As part of their research collaboration agreement, Coya and Houston Methodist will continue to explore the benefits of COYA 301 and COYA 302 — two candidate therapies in the company’s pipeline — as subcutaneous (under-the-skin) treatments for neurodegenerative diseases.

COYA 301 uses a low dose of IL-2, a protein that increases the number and activity of Tregs, to ease inflammation. COYA 302, meanwhile, combines IL-2 with another protein, called CTLA4-Ig or abatacept, which decreases the activity of inflammatory cells.

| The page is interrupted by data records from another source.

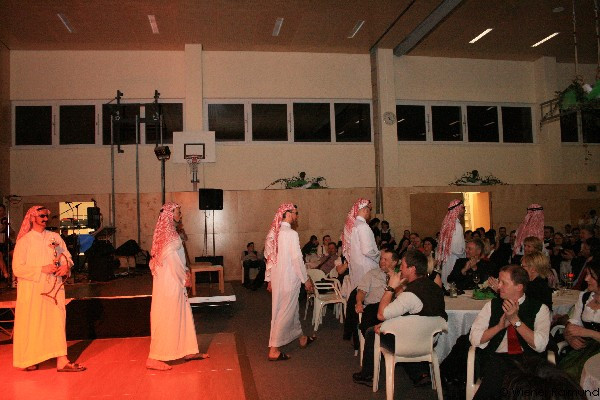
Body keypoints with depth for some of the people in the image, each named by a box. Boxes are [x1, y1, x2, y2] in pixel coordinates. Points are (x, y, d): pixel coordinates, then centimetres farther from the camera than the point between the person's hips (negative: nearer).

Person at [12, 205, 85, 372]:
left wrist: (66, 265, -10)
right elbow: (17, 268, -9)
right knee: (31, 325, 4)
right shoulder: (24, 241, -4)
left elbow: (67, 257, 12)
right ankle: (27, 360, 23)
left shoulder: (55, 237, 9)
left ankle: (62, 361, 2)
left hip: (54, 287, 4)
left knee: (57, 322, 0)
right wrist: (42, 269, -17)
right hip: (32, 289, -3)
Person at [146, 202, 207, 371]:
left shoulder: (169, 230, 14)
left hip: (174, 280, 10)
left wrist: (184, 271, 7)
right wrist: (184, 277, -12)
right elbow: (170, 257, -20)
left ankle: (189, 351, 23)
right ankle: (154, 358, 2)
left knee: (183, 314, 14)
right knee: (166, 317, -4)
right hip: (169, 281, -10)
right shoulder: (168, 231, -15)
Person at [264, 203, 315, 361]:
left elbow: (269, 256, 11)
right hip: (289, 279, -8)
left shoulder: (274, 233, 6)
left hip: (277, 277, 8)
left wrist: (269, 279, 17)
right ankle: (274, 350, 5)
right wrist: (306, 280, -8)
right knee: (284, 312, 0)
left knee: (292, 308, 22)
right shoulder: (291, 234, -18)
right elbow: (297, 259, -18)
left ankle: (302, 338, 40)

Coya recently expanded the pipeline for COYA 302 into Parkinson’s, and plans to file an application in 2025 seeking approval to start testing the therapy candidate in a Phase 1/2 clinical study for Parkinson’s, according to the company’s website.

In a small proof-of-concept study in people with ALS, treatment with COYA 302 was well tolerated and slowed disease progression for 48 weeks, or nearly one year. Its use also resulted in an increase in Treg activity, along with a reduction of the levels of biomarkers of disease.

The company will continue to study how well clinical biomarkers can help track how ALS and other neurodegenerative diseases progress, which could help improve the selection of patients for clinical studies and measure how well the treatment is working.